WORK INSTRUCTIONS.
Send back the data below exactly. Drop every picture.

EXERCISE DATA.
_ _ _ _

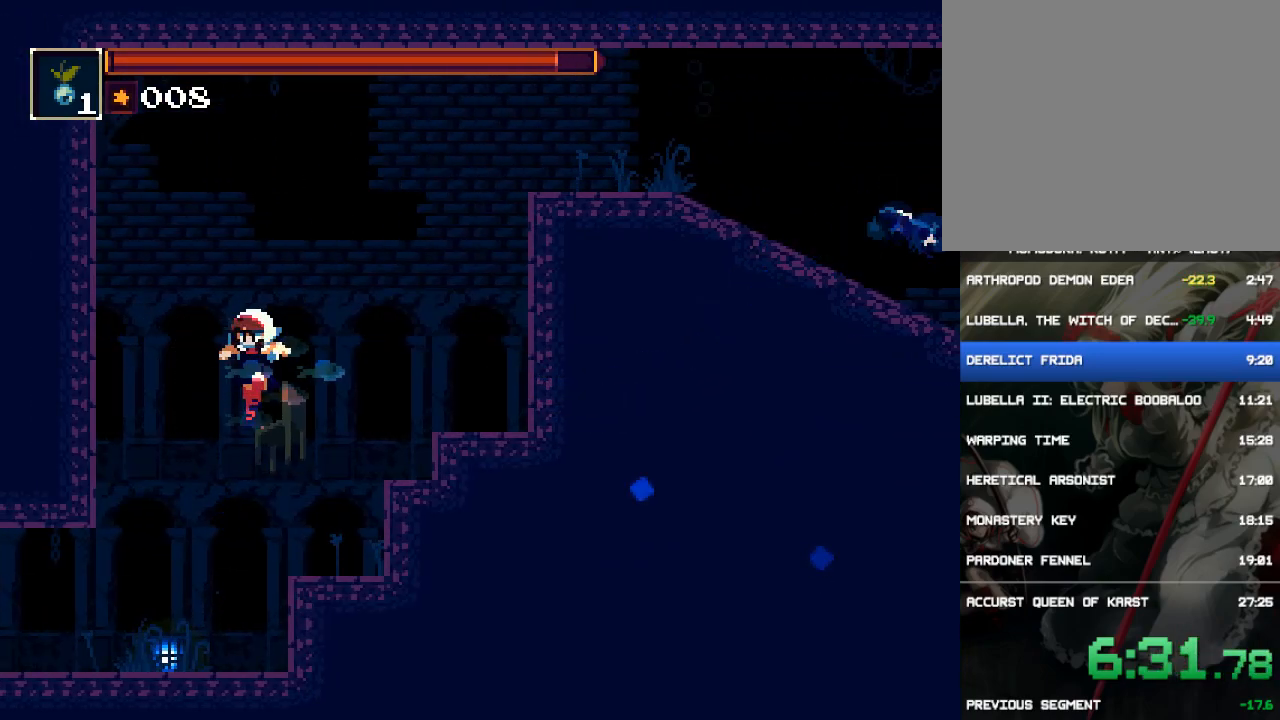
{"buttons": ["DPAD_LEFT"], "events": []}
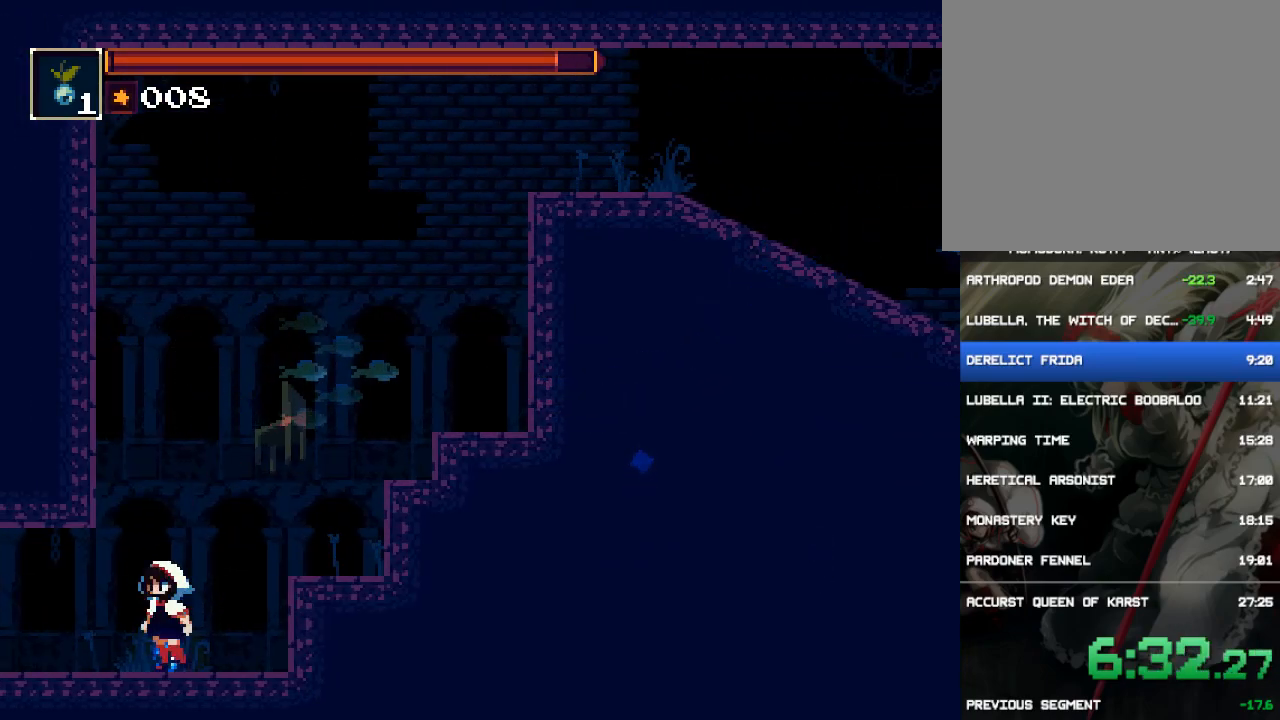
{"buttons": ["DPAD_LEFT"], "events": [[117, "CIRCLE", "down"], [383, "CIRCLE", "up"]]}
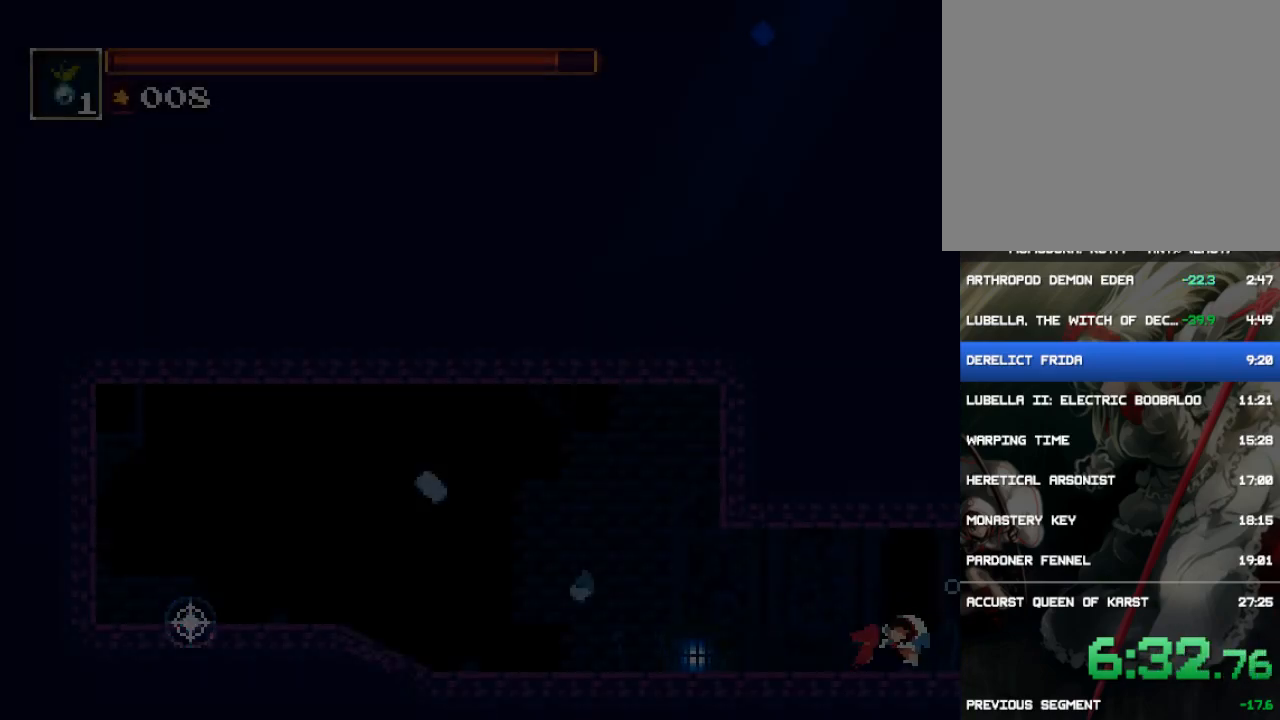
{"buttons": ["DPAD_LEFT"], "events": [[200, "CIRCLE", "down"], [467, "CIRCLE", "up"]]}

_ _ _ _

SOLUTION TO THE PROBLEM.
{"buttons": ["DPAD_LEFT"], "events": []}
{"buttons": ["DPAD_LEFT"], "events": [[117, "CIRCLE", "down"], [383, "CIRCLE", "up"]]}
{"buttons": ["DPAD_LEFT"], "events": [[200, "CIRCLE", "down"], [467, "CIRCLE", "up"]]}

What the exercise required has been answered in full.